While Murdoch has a reputation as a swashbuckling dealmaker willing to challenge incumbents, Roberts and his late father, Ralph Roberts, who often wore a bowtie, are “typically courteous, and generally bland and seldom controversial in public,” according to “Comcasted,” a 2005 book about the family by Joseph DiStefano.
Comcast executives have the “keen ability to represent themselves as whatever the customer, regulator, investor or politician who could help them needs to see,” DiStefano wrote. Cultivating a reputation as “gentlemen” has been “one of their most useful assets.”

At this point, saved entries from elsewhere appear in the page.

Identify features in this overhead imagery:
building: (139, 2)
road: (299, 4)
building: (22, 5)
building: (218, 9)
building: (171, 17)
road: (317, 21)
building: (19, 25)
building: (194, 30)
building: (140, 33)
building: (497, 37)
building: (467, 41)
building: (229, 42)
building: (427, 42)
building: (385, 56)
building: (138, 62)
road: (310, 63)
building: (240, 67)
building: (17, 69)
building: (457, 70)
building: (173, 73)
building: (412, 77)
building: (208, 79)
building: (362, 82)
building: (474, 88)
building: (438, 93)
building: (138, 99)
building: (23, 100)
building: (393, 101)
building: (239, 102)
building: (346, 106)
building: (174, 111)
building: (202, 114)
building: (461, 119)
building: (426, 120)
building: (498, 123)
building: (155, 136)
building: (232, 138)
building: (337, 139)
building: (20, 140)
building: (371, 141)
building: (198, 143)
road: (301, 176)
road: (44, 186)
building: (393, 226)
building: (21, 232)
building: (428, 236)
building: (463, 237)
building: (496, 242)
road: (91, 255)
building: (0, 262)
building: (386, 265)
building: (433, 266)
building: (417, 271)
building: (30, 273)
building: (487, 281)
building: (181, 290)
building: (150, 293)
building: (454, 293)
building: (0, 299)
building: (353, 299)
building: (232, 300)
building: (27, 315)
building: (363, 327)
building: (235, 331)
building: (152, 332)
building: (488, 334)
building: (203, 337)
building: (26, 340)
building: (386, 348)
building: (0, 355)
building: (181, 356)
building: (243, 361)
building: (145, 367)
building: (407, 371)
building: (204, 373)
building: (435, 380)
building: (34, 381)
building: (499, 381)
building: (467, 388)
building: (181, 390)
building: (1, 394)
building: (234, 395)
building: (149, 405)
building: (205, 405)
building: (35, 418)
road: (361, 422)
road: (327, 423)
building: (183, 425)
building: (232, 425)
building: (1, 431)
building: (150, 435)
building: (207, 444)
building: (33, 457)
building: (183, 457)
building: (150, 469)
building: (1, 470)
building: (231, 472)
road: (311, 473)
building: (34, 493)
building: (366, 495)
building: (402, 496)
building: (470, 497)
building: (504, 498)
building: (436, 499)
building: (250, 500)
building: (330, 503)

That ability to make friends could be crucial if Disney and Fox decide not to counter Comcast’s offer for Sky. Then, Roberts will need to win over British regulators and Sky investors. He said Tuesday he respects that the Murdochs may not want to sell their Sky stake to Comcast and will try to win support from independent Sky directors.
His case with regulators will likely be easier to make, analysts say. Fox’s Sky bid has faced extensive probes over concerns that owning Sky News would put too much of Britain’s media into the hands of the billionaire media baron.
Fox has also faced a backlash over harassment allegations at Fox News in the U.S., though U.K. regulators have said those claims shouldn’t stop the Sky deal from going ahead.
“Comcast doesn’t have any of the baggage that Rupert Murdoch and 21st Century Fox do,” said Paul Sweeney, an analyst at Bloomberg Intelligence. “They’re very clean buyers from a regulatory perspective, as is Disney.”
Roberts, 58, also has a reputation as a cutthroat competitor who catches rivals off guard, as he did Tuesday with the Sky offer.
In 2004, he launched an unsuccessful takeover bid for Disney. And in 2014 he swooped in with an offer to buy Time Warner Cable, surprising another bidder, Charter Communications.
A little over a year later, Comcast walked away from that $45.2 billion deal after facing resistance in Washington. Roberts has since tried to improve Comcast’s notorious customer service and bolster its reputation with the company’s 22.4 million subscribers.
Roberts, Forbes magazine once said, is “a wolf in sheep’s clothing.”